■ **Texto de la página**:
106 años después ⚠️ Organizaciones armenias alertan sobre políticas actuales contra el patrimonio en Artsaj en el aniversario del genocidio de Shushi.
A 106 años del genocidio de Shushi, organizaciones armenias advirtieron que la amenaza contra el patrimonio cultural sigue vigente en Artsaj. La declaración pone el foco en la continuidad de políticas que buscan borrar la identidad armenia.
El documento fue emitido por la Oficina del Defensor del Patrimonio Cultural de Artsaj junto al Centro Científico “Kachar”. Ambas instituciones remarcaron que el crimen de 1920 no solo implicó masacres, sino también una destrucción sistemática de la presencia cultural.
El genocidio de marzo de 1920 transformó de forma radical la composición demográfica de Shushi. Según la declaración, se eliminó una presencia armenia consolidada durante siglos.
“El genocidio no fue solo una masacre humana, sino un acto dirigido a destruir un centro cultural, espiritual y educativo”, señalaron las organizaciones.
El episodio forma parte de la memoria histórica vinculada al Genocidio Armenio y sus consecuencias regionales.

Las organizaciones sostienen que actualmente persisten prácticas similares. Apuntan directamente a Azerbaiyán por acciones sobre patrimonio armenio.
“Las políticas de destrucción, apropiación indebida y distorsión del patrimonio cultural continúan”, afirma el texto.
Entre las denuncias se mencionan desmantelamiento de iglesias, alteración de monumentos históricos y eliminación de elementos identitarios.
El documento también recuerda un hecho reciente. El 8 de octubre de 2020, durante la guerra en la región, la Catedral de Ghazanchetsots fue atacada en dos ocasiones.
Según la declaración, los bombardeos ocurrieron sin presencia militar en la zona. Las organizaciones calificaron el hecho como parte de una estrategia de destrucción cultural.

El texto advierte sobre la falta de respuesta global. Las instituciones denunciaron “inacción y enfoques selectivos” por parte de organismos internacionales.
“El genocidio cultural sigue impune”, sostuvieron. Alertan que esta situación crea un precedente peligroso para la protección del patrimonio mundial.
A más de un siglo, el genocidio de Shushi sigue siendo un punto sensible en la historia del Cáucaso Sur. La denuncia actual conecta pasado y presente en un mismo reclamo.
La disputa no es solo territorial. También es cultural e histórica. Y, según las organizaciones, continúa abierta.

■ **Extractos de datos**:

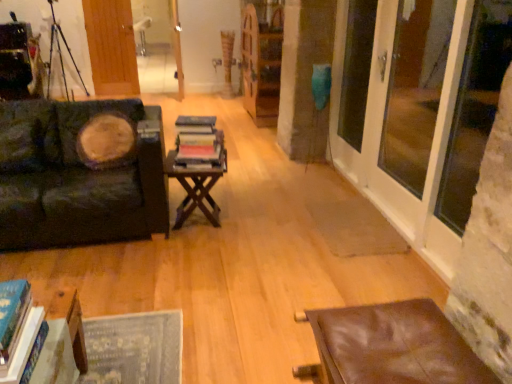
Question: Is transparent glass door at right, marked as the 3th window screen in a back-to-front arrangement, not near transparent glass door at right, the 2th window screen positioned from the front?

Choices:
 (A) yes
 (B) no

Answer: (B)

Question: Does transparent glass door at right, marked as the 3th window screen in a back-to-front arrangement, come behind transparent glass door at right, the 2th window screen positioned from the front?

Choices:
 (A) no
 (B) yes

Answer: (A)

Question: Is transparent glass door at right, which is the first window screen from front to back, not within transparent glass door at right, the 2th window screen positioned from the back?

Choices:
 (A) no
 (B) yes

Answer: (B)

Question: Does transparent glass door at right, which is the first window screen from front to back, have a lesser width compared to transparent glass door at right, the 2th window screen positioned from the back?

Choices:
 (A) no
 (B) yes

Answer: (B)

Question: From the image's perspective, is transparent glass door at right, which is the first window screen from front to back, beneath transparent glass door at right, the 2th window screen positioned from the front?

Choices:
 (A) yes
 (B) no

Answer: (A)

Question: Is wooden table at lower left, the second table positioned from the top, taller or shorter than velvet dark green couch at left?

Choices:
 (A) tall
 (B) short

Answer: (B)

Question: Would you say wooden table at lower left, the 1th table in the front-to-back sequence, is inside or outside velvet dark green couch at left?

Choices:
 (A) inside
 (B) outside

Answer: (B)

Question: Looking at the image, does wooden table at lower left, placed as the third table when sorted from right to left, seem bigger or smaller compared to velvet dark green couch at left?

Choices:
 (A) big
 (B) small

Answer: (B)

Question: Considering the positions of point (75, 347) and point (110, 221), is point (75, 347) closer or farther from the camera than point (110, 221)?

Choices:
 (A) farther
 (B) closer

Answer: (B)

Question: Is hardcover books at center in front of or behind velvet dark green couch at left in the image?

Choices:
 (A) behind
 (B) front

Answer: (A)

Question: Which is correct: hardcover books at center is inside velvet dark green couch at left, or outside of it?

Choices:
 (A) inside
 (B) outside

Answer: (B)

Question: Is point (199, 134) closer or farther from the camera than point (125, 208)?

Choices:
 (A) closer
 (B) farther

Answer: (B)

Question: From the image's perspective, relative to velvet dark green couch at left, is hardcover books at center above or below?

Choices:
 (A) below
 (B) above

Answer: (B)

Question: From the image's perspective, is metallic tripod at upper left located above or below wooden bookcase at center?

Choices:
 (A) above
 (B) below

Answer: (A)

Question: Is point (65, 89) closer or farther from the camera than point (266, 89)?

Choices:
 (A) closer
 (B) farther

Answer: (A)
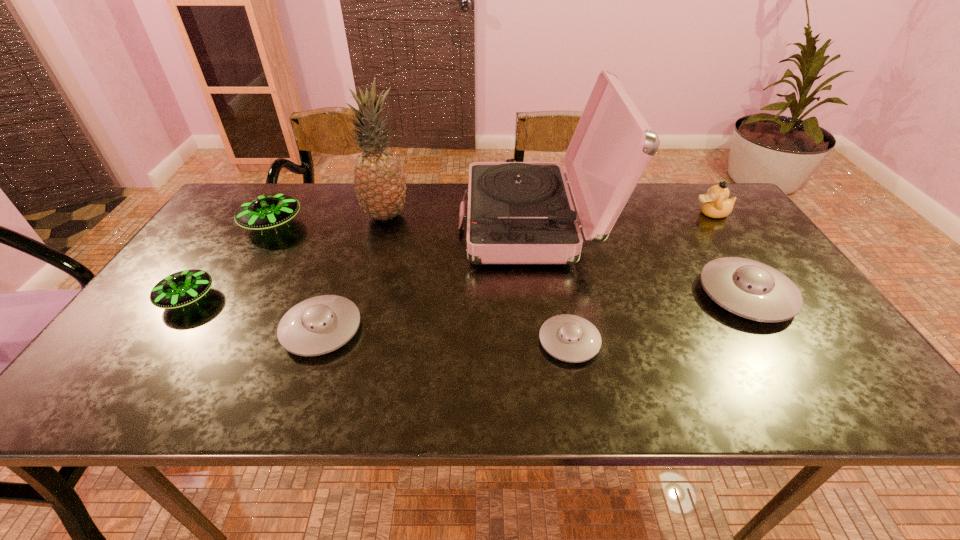
Identify the location of saucer that is at the right edge. (748, 288).

Identify the location of object present at the far left corner. (268, 211).

Where is `object that is at the far right corner`? Image resolution: width=960 pixels, height=540 pixels. object that is at the far right corner is located at coordinates (716, 204).

Find the location of `free spot at the far edge of the desktop`. free spot at the far edge of the desktop is located at coordinates (653, 200).

I want to click on free space at the near edge of the desktop, so click(x=444, y=404).

In the image, there is a desktop. Where is `vacant space at the left edge`? The image size is (960, 540). vacant space at the left edge is located at coordinates (197, 307).

In the image, there is a desktop. At what (x,y) coordinates should I click in order to perform the action: click on free space at the right edge. Please return your answer as a coordinate pair (x, y). This screenshot has width=960, height=540. Looking at the image, I should click on (809, 345).

Where is `free space at the far right corner`? free space at the far right corner is located at coordinates (688, 192).

At what (x,y) coordinates should I click in order to perform the action: click on empty space that is in between the pineapple and the fourth tallest object. Please return your answer as a coordinate pair (x, y). This screenshot has height=540, width=960. Looking at the image, I should click on (329, 220).

The image size is (960, 540). What are the coordinates of `unoccupied area between the duckling and the second saucer from right to left` in the screenshot? It's located at (640, 278).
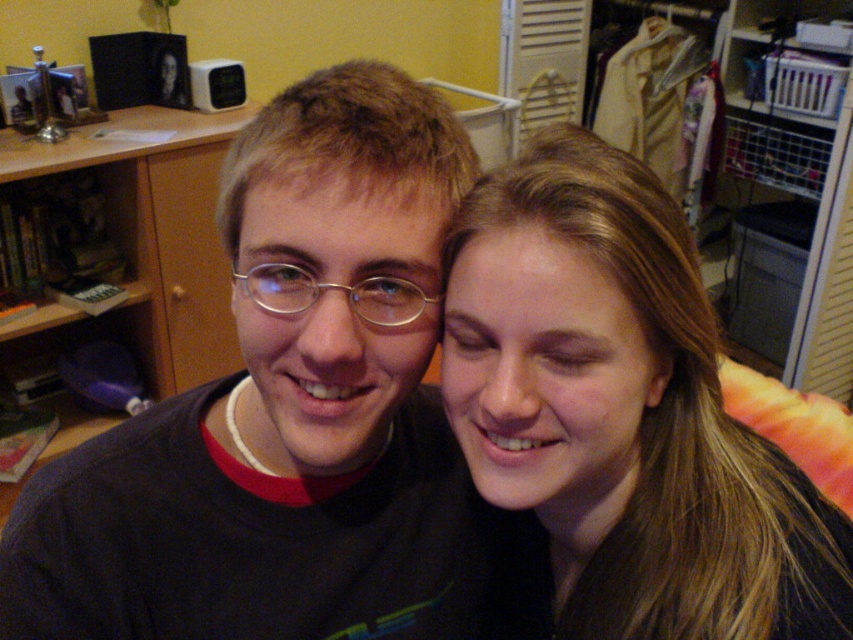
You are standing in the room and want to take a photo of the wooden bookshelf at left without the smooth brown hair at right appearing in the frame. How should you adjust your position?

Move to the left side of the room so that the wooden bookshelf at left is no longer blocked by the smooth brown hair at right, which is currently in front of it.

You are an interior designer assessing the layout of this room. You notice the smooth brown hair at right and the wooden bookshelf at left. Which object occupies more space in the room?

The wooden bookshelf at left occupies more space in the room because the smooth brown hair at right is thinner than it.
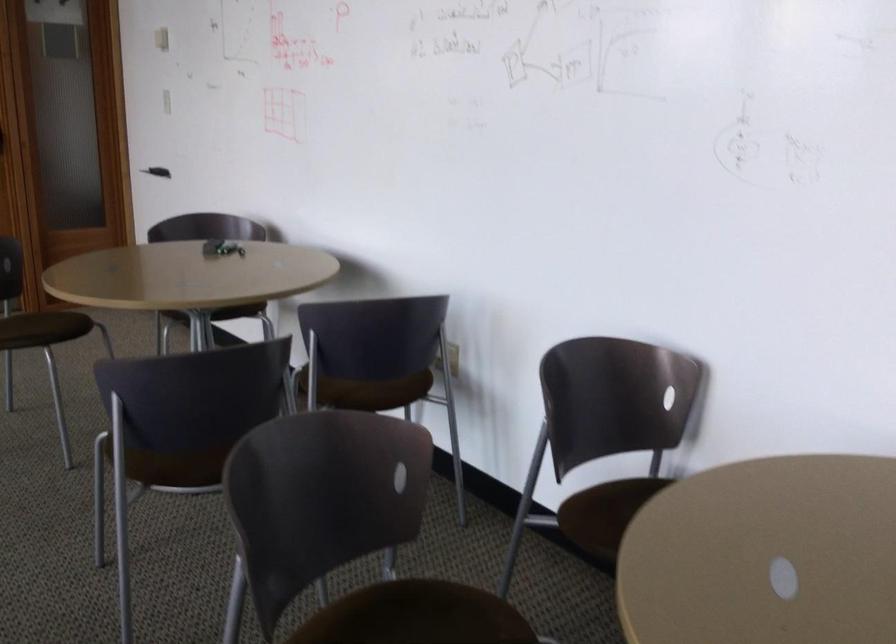
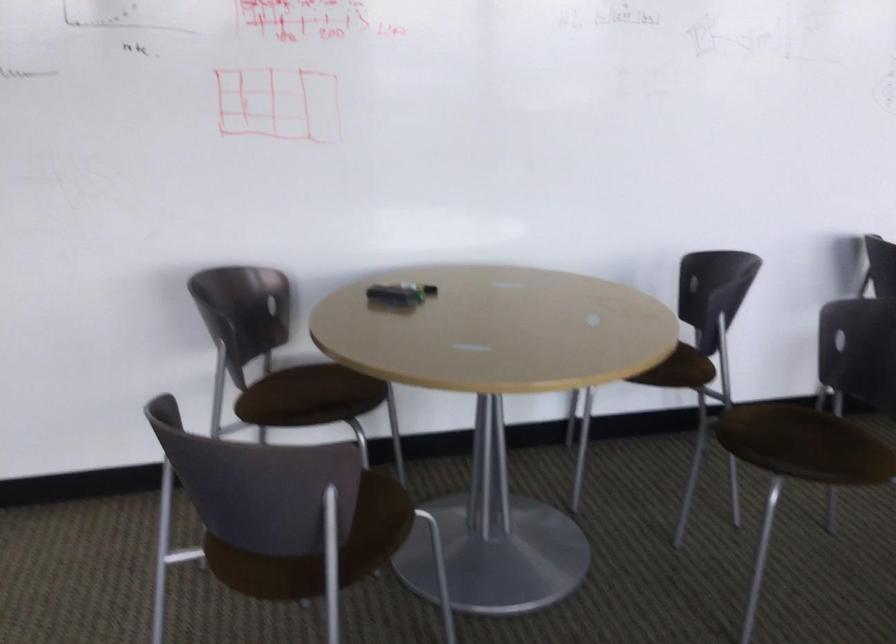
Find the pixel in the second image that matches [194,431] in the first image.

(798, 437)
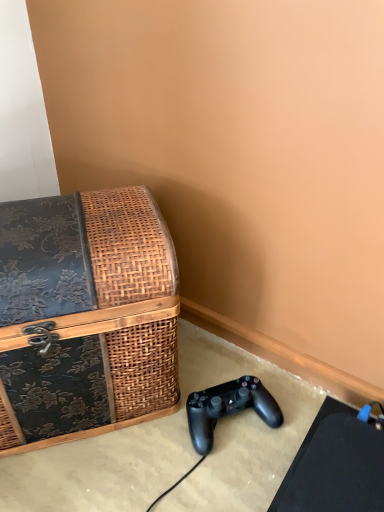
At what (x,y) coordinates should I click in order to perform the action: click on vacant space behind black matte game controller at lower right. Please return your answer as a coordinate pair (x, y). Looking at the image, I should click on (220, 361).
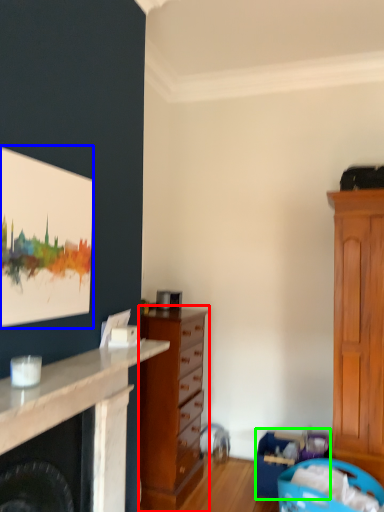
Question: Which is nearer to the chest of drawers (highlighted by a red box)? picture frame (highlighted by a blue box) or laundry basket (highlighted by a green box).

Choices:
 (A) picture frame
 (B) laundry basket

Answer: (B)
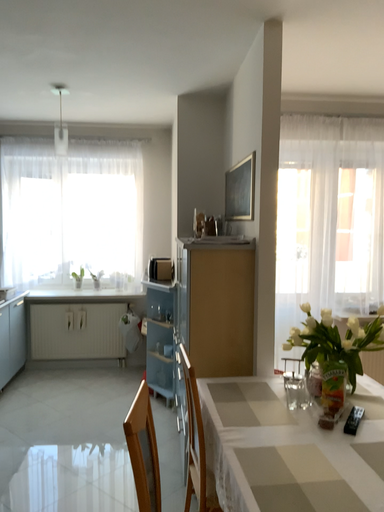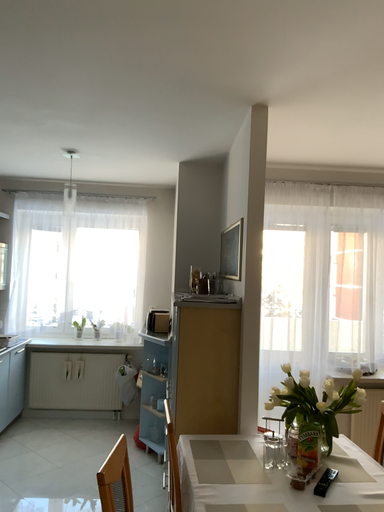
Question: Which way did the camera rotate in the video?

Choices:
 (A) rotated downward
 (B) rotated upward

Answer: (B)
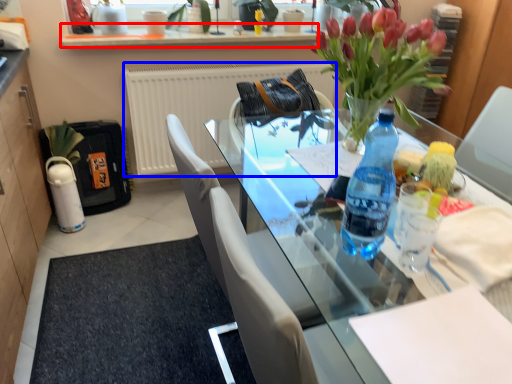
Question: Which object appears farthest to the camera in this image, window sill (highlighted by a red box) or radiator (highlighted by a blue box)?

Choices:
 (A) window sill
 (B) radiator

Answer: (B)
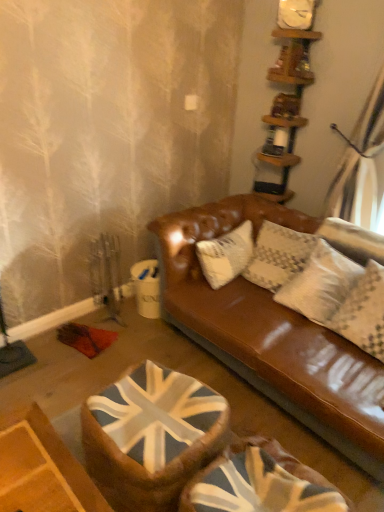
The image size is (384, 512). What are the coordinates of `free space above wooden shelves at upper right (from a real-world perspective)` in the screenshot? It's located at (297, 29).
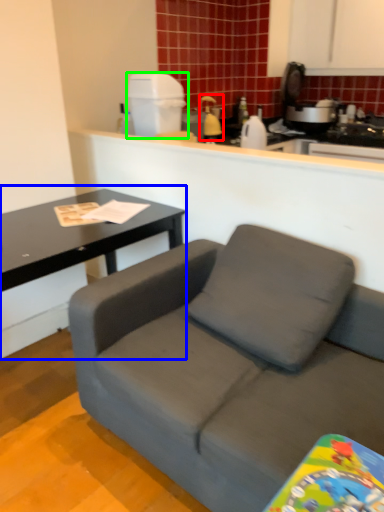
Question: Considering the real-world distances, which object is farthest from appliance (highlighted by a red box)? coffee table (highlighted by a blue box) or appliance (highlighted by a green box)?

Choices:
 (A) coffee table
 (B) appliance

Answer: (A)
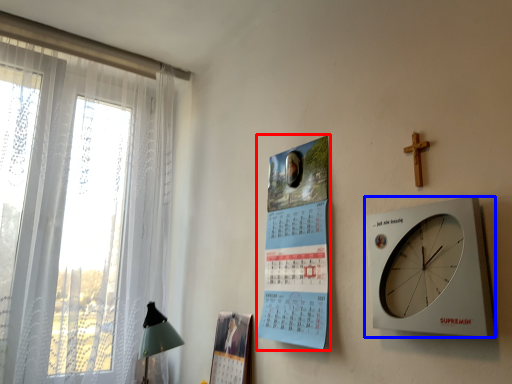
Question: Which object appears farthest to the camera in this image, poster page (highlighted by a red box) or wall clock (highlighted by a blue box)?

Choices:
 (A) poster page
 (B) wall clock

Answer: (A)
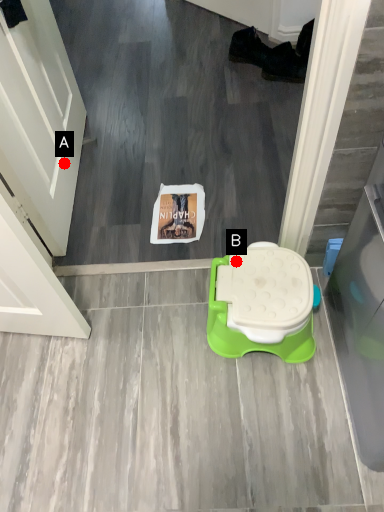
Question: Two points are circled on the image, labeled by A and B beside each circle. Which point is closer to the camera?

Choices:
 (A) A is closer
 (B) B is closer

Answer: (B)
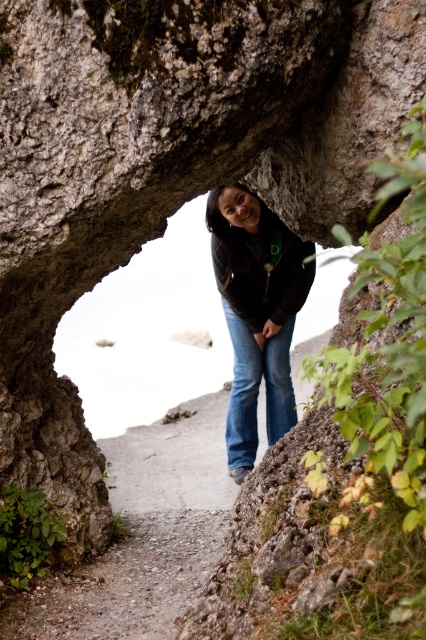
The width and height of the screenshot is (426, 640). What do you see at coordinates (143, 536) in the screenshot?
I see `smooth concrete path at center` at bounding box center [143, 536].

In the scene shown: Can you confirm if smooth concrete path at center is positioned above matte black jacket at center?

No, smooth concrete path at center is not above matte black jacket at center.

Locate an element on the screen. The height and width of the screenshot is (640, 426). smooth concrete path at center is located at coordinates (143, 536).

■ **Ejercicio**: Indica qué catedral fue atacada en dos ocasiones el 8 de octubre de 2020, según el texto sobre el genocidio de Shushi.

■ **Resultado**: La Catedral de Ghazanchetsots.